A New York state judge on Friday ordered former President Donald Trump to pay The New York Times nearly $400,000 for legal fees stemming from a failed lawsuit he brought against the newspaper in 2021.
Justice Robert R. Reed of the state Supreme Court in New York County ordered Trump to pay attorneys’ fees, legal costs and expenses totaling almost $393,000, including $229,931 for the Times and journalists Susanne Craig and Russell Buettner, and $162,717 for David Barstow, a third journalist from the paper.
Trump’s attorneys had opposed the dollar amount sought by the defendants, calling the figure “exorbitant, excessive and unreasonable.”

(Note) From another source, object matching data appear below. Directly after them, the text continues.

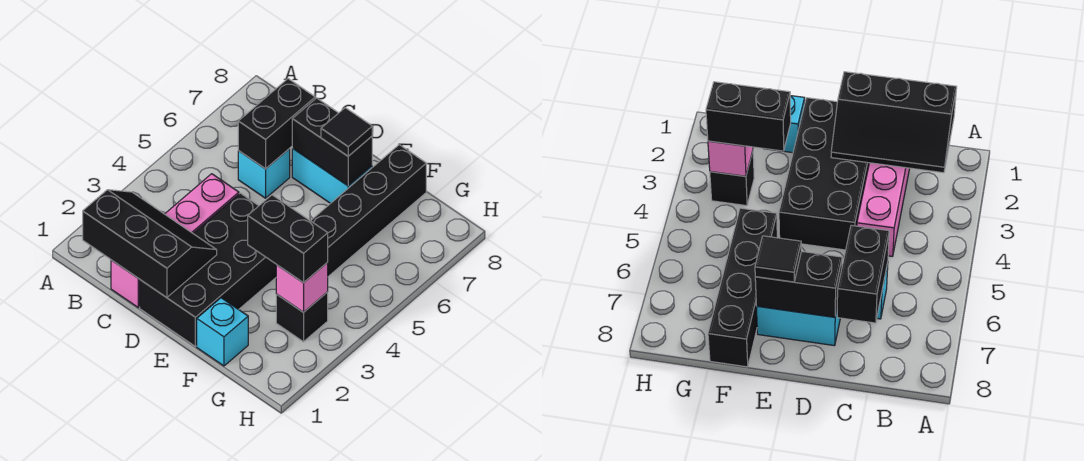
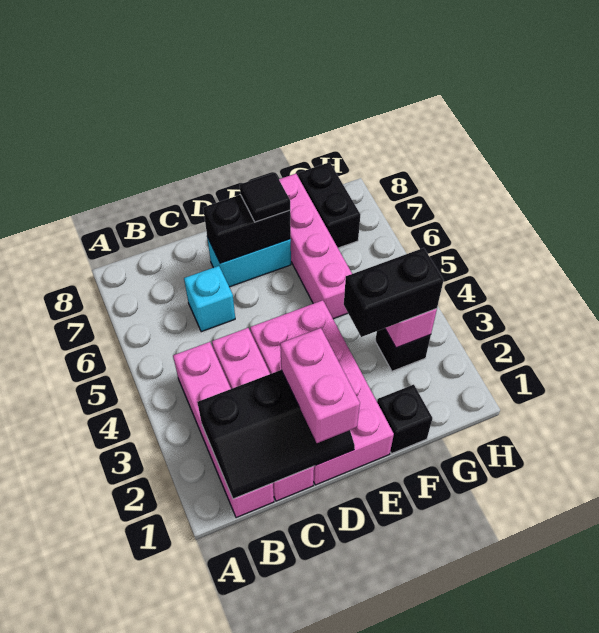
none -> pink 1x4 brick [173,342,274,518]
black 2x3 slope [83,190,217,298] -> black 2x3 slope turned to [197,370,355,499]
black 1x2 brick [238,79,315,169] -> black 1x2 brick moved to [298,162,360,248]
black 2x4 brick [140,193,276,346] -> pink 2x4 brick [250,300,394,485]
none -> pink 1x2 brick [280,328,360,443]
cyan 1x1 brick [197,298,248,366] -> black 1x1 brick [377,385,433,453]
black 1x4 brick [311,145,426,276] -> pink 1x4 brick [279,174,352,319]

Reed last year dismissed the $100 million lawsuit against the Times and three of its journalists over their Pulitzer Prize-winning series on Trump’s undisclosed finances, published in 2018.
In 2021, Trump sued the paper, his estranged niece Mary Trump and others, alleging that his niece and the Times’ journalists “engaged in an insidious plot to obtain confidential and highly-sensitive records which they exploited for their own benefit and utilized as a means of falsely legitimizing their publicized works.”

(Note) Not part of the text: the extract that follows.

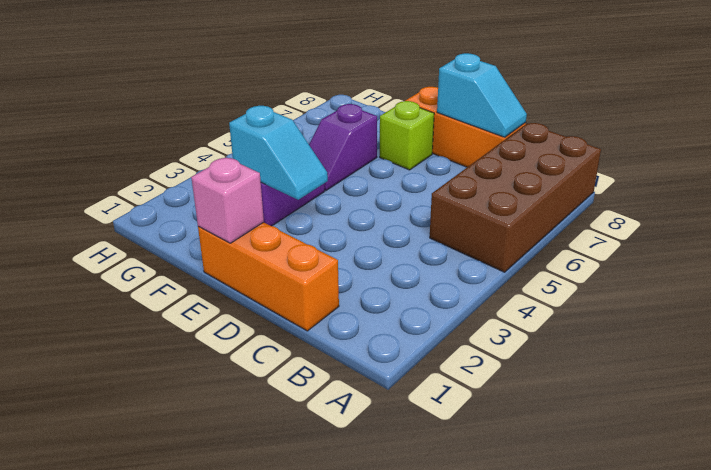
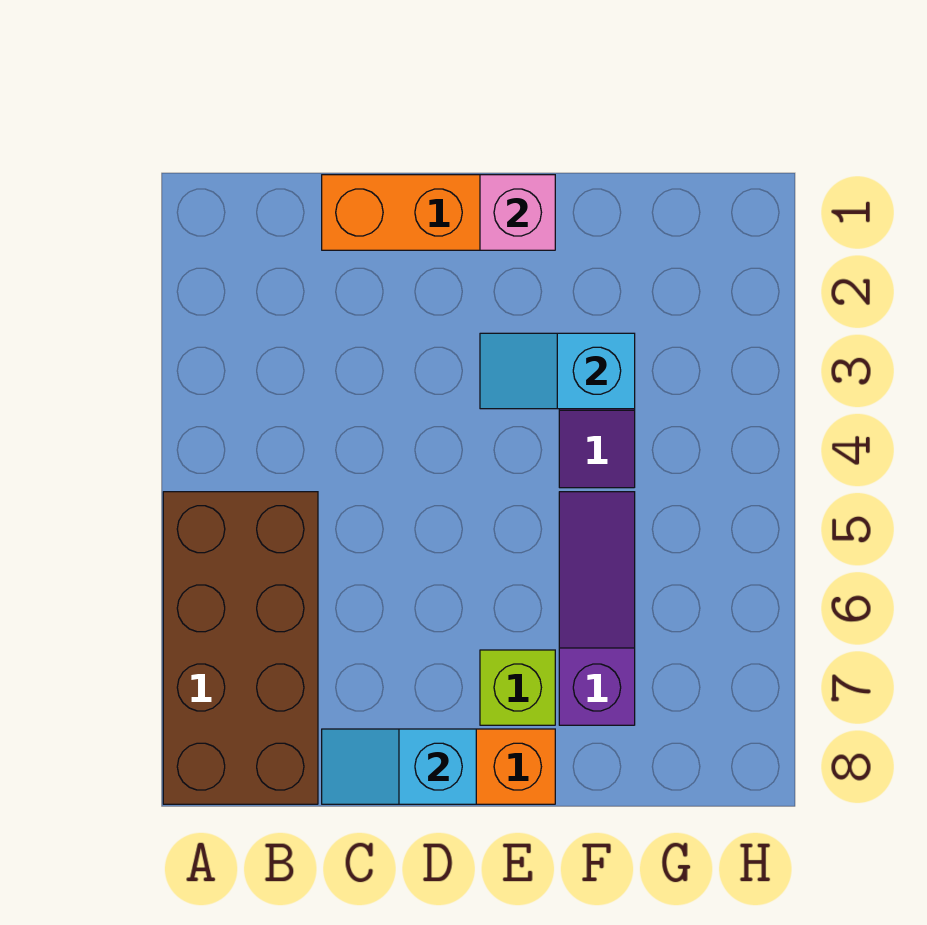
purple 1x2 slope [309,104,377,190] -> purple 1x3 slope [559,492,635,725]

In his ruling, Reed rejected that claim, saying Trump’s allegations against the Times “fail as a matter of constitutional law.”
A spokesperson for the Times lauded Friday’s order in a statement.
“The court has sent a message to those who want to misuse the judicial system to try to silence journalists,” said Danielle Rhoades Ha.
An attorney for Trump, Alina Habba, said Friday that the former president would pursue claims against Mary Trump.
“While we are disappointed that the NY Times is no longer in this matter, we are pleased that the Court once again affirmed the strength of our claims against Mary and is denying her attempt to avoid accountability,” Habba said in a statement. “We look forward to proceeding with our claims against her.”
The court last year denied a motion by Mary Trump to dismiss the case against her, which she appealed in June. This week the judge denied a stay of her case pending appeal and ordered her to appear virtually for a preliminary conference on Feb. 13.